Former North Carolina Writers’ Network president and longtime Network supporter Anthony S. Abbott (Tony) is one of six recipients of the 2015 North Carolina Award.
Established by the General Assembly in 1961, the North Carolina Award is the highest civilian honor given by the state. Presented annually since 1964, the award recognizes significant contributions to the state and nation in the fields of fine art, literature, public service, and science.
Tony has been recognized in the Literature category.
He is an award-winning poet and novelist. He is the author of five books of poetry, including the Pulitzer-nominated The Girl in the Yellow Raincoat. If Words Could Save Us was the recipient of the 2012 Brockman-Campbell Award. He is also the author of two novels, the highly acclaimed Leaving Maggie Hope and its sequel, The Three Great Secret Things. An instructor in English at Bates College for three years beginning in 1961, he joined the English Department at Davidson College in 1964. He became Full Professor in 1979 and was named Charles A. Dana Professor of English in 1990. He served as the Chair of the Department from 1989 to 1996. His newest poetry collection is The Angel Dialogues, which former NC Poet Laureate and NC Literary Hall of Fame inductee Kathryn Stripling Byer called “One of the most emotionally wide-open collections of poetry that I’ve read in a long time.”
From the press release:
For over fifty years Tony Abbott, often reciting poems from memory, has held forth in two classrooms, as Professor of English at Davidson College and as Sunday School teacher at Davidson College Presbyterian Church, and has engaged students, communities and individuals in his passion for writing. In seven volumes of poetry and two novels, he has plumbed the issues that bring meaning to life. Abbott is well known for his irrepressible passion for the written word, his eye for the telling detail and his dedication to the community of writers in the Tar Heel State. A scholar of George Bernard Shaw and William Butler Yeats, Abbott underwent a transformation after the unexpected death of his young daughter. Poetry gave him an outlet to grieve and begin to heal which resulted in his best known poem and the title of his first book of verse, The Girl in the Yellow Raincoat, nominated for a Pulitzer Prize. Among the beneficiaries of his transformed life were Davidson College and, more especially, Davidson’s students. Abbott advocated for a creative writing focus for English majors, a first for the college, and inspired students and the public in captivating workshops. Abbott’s latest work, published in 2014, is The Angel Dialogues, a suite of poems centered upon a cynical poet and an iconoclastic angel that showcases his ability to take on very deep and emotional subjects, expressed in words that everyone can understand.

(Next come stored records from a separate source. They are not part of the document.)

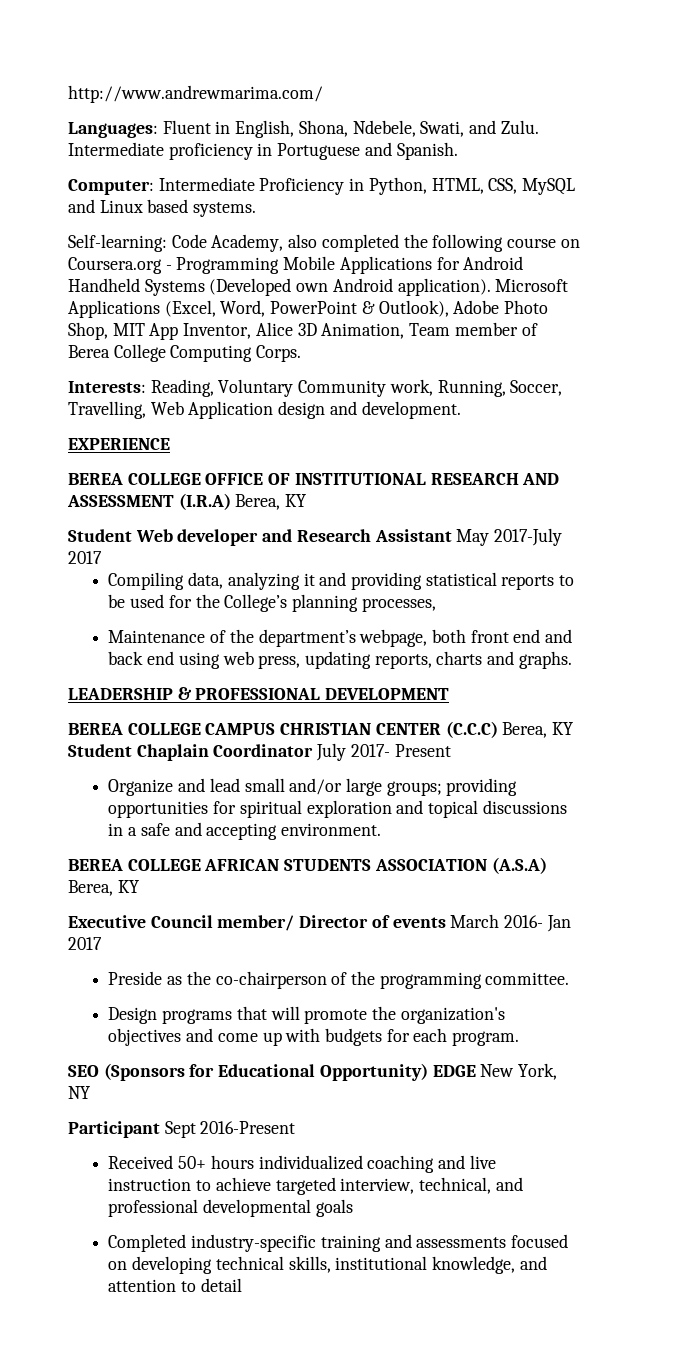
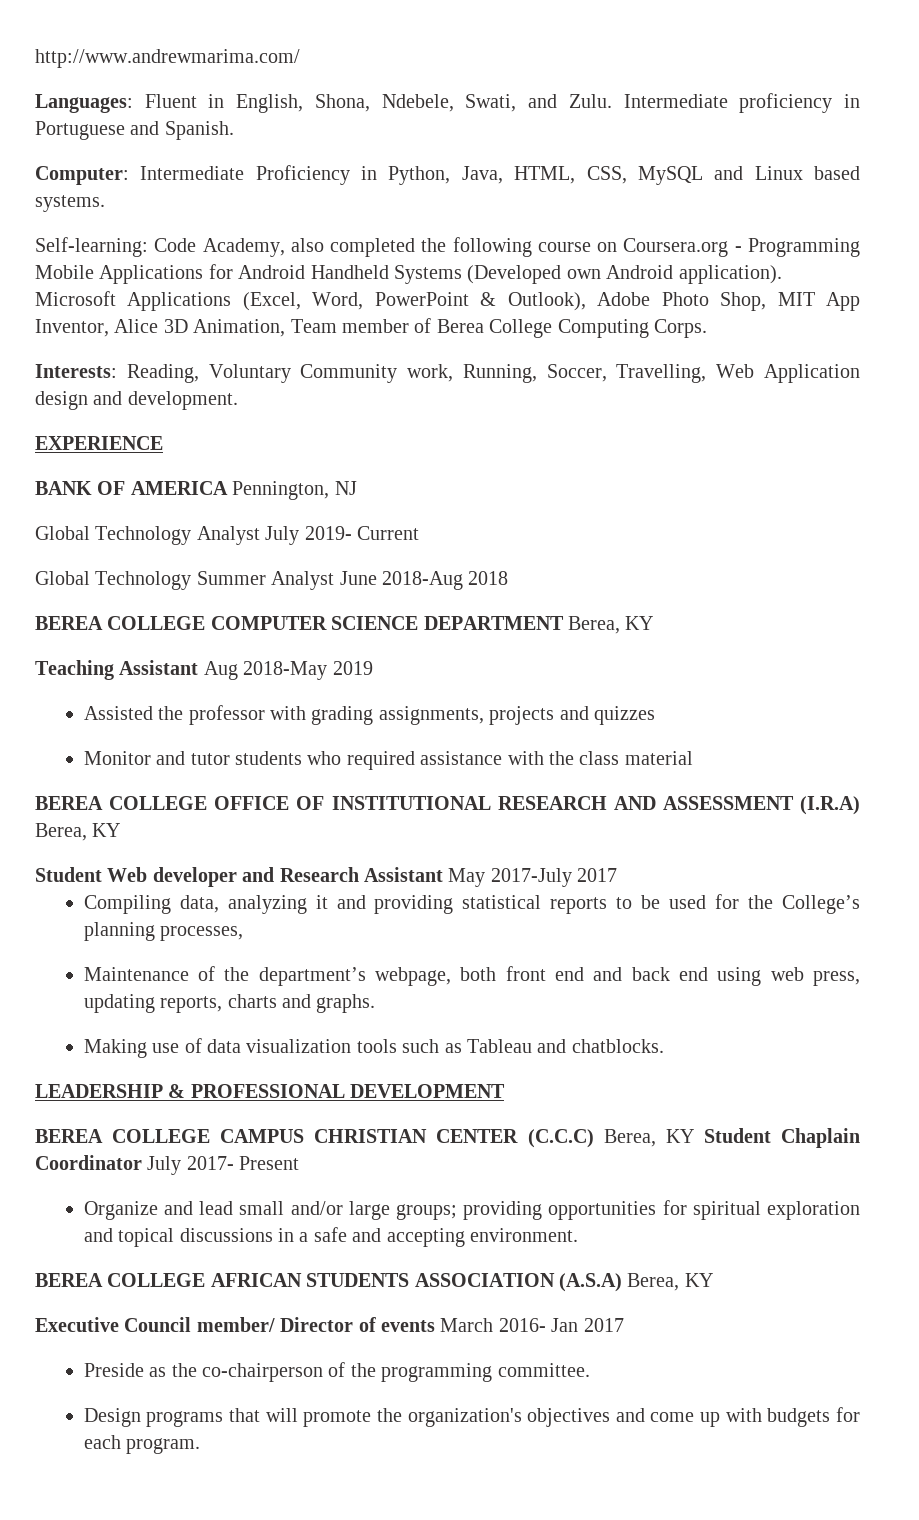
(427, 186) none -> [461,166,503,184] Java,
(170, 444) none -> [35,481,357,500] [35,526,419,545] [35,571,509,590] [35,616,654,634] [35,660,373,680] [83,705,655,725] [83,751,693,770] // BANK OF AMERICA Pennington, NJ // Global Technology Analyst July 2019- Current // Global Technology Summer Analyst June 2018-Aug 2018 // BEREA COLLEGE COMPUTER SCIENCE DEPARTMENT Berea, KY // Teaching Assistant Aug 2018-May 2019 // Assisted the professor with grading assignments, projects and quizzes // Monitor and tutor students who required assistance with the class material
(572, 660) none -> [83,1038,664,1058] // Making use of data visualization tools such as Tableau and chatblocks.
[68,1063,558,1081] [68,1086,90,1099] [68,1121,296,1138] [108,1155,496,1173] [108,1177,523,1195] [108,1199,353,1217] [108,1234,568,1252] [108,1256,547,1274] [108,1278,242,1292] // SEO (Sponsors for Educational Opportunity) EDGE New York, NY // Participant Sept 2016-Present // Received 50+ hours individualized coaching and live instruction to achieve targeted interview, technical, and professional developmental goals // Completed industry-specific training and assessments focused on developing technical skills, institutional knowledge, and attention to detail -> (201, 1446) none

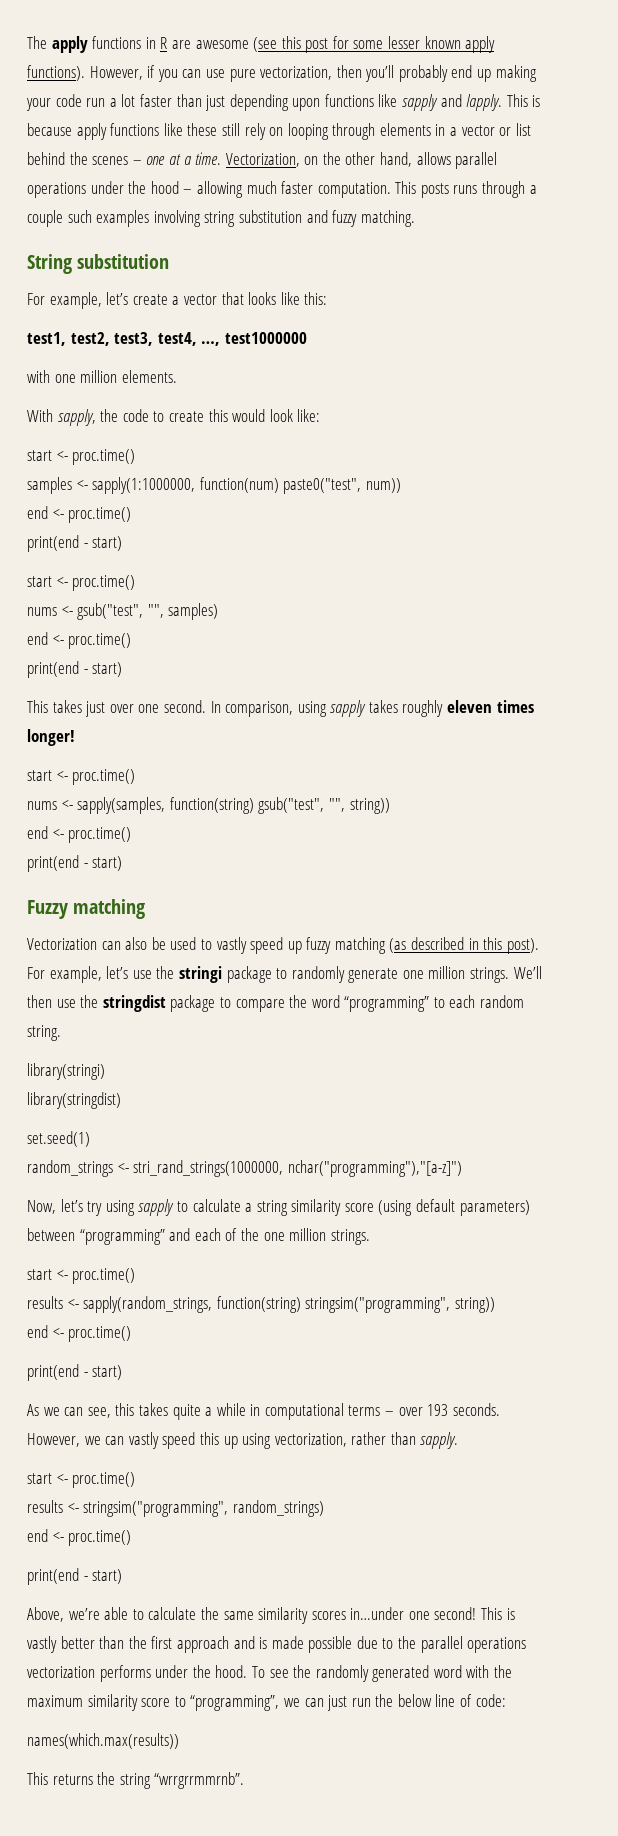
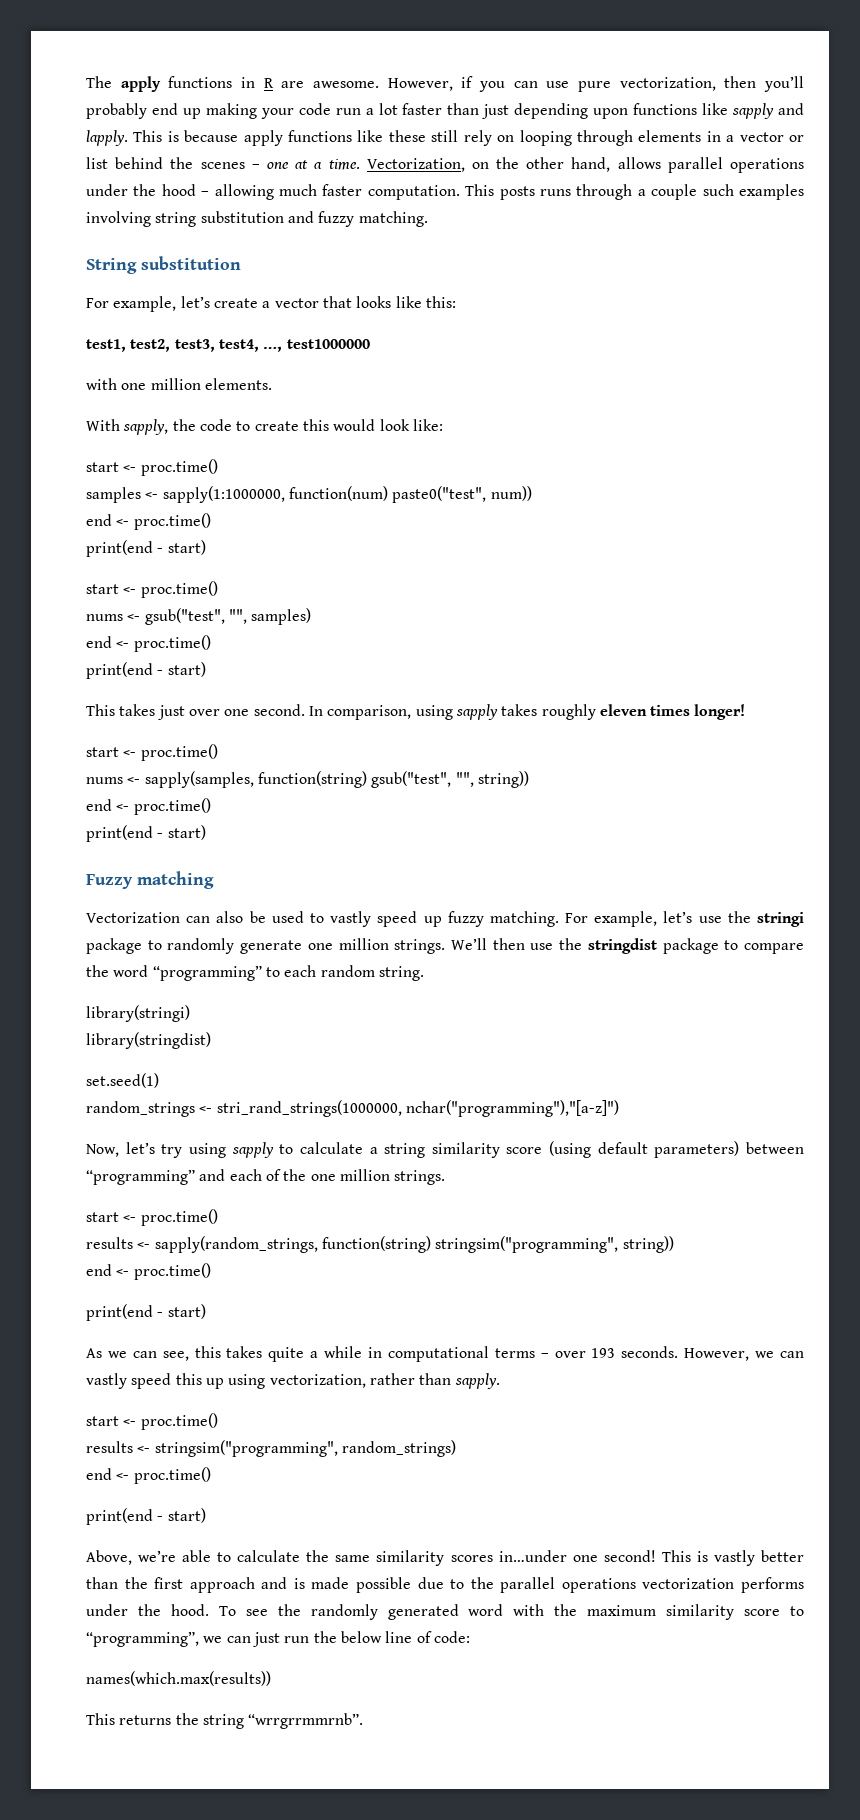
[195,36,496,53] [27,65,85,81] awesome (see this post for some lesser known apply functions). -> [313,81,379,88] awesome.
[334,937,539,954] matching (as described in this post). -> [489,911,559,927] matching.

The award will be presented on Thursday, November 12, at the Sheraton Imperial Hotel and Convention Center in Durham. Tickets at $99 plus tax each.
The other recipients of the 2015 North Carolina Award include Dr. Anthony Atala of Winston-Salem for Science; Senator James T. Bryohill of Winston-Salem for Public Service; Dr. A. Everette James, Jr., of Chapel Hill for Fine Arts; Howard N. Lee of Chapel Hill for Public Service; and Patricia McBride of Charlotte for Fine Arts.
Nominations for the 2015 awards cycle closed in late April of this year. Anyone can submit nominations, which are considered by a five-member committee appointed by the governor. That committee makes recommendations to the governor, who makes the final decision.
Nominations for the 2016 cycle will open in February or March 2016.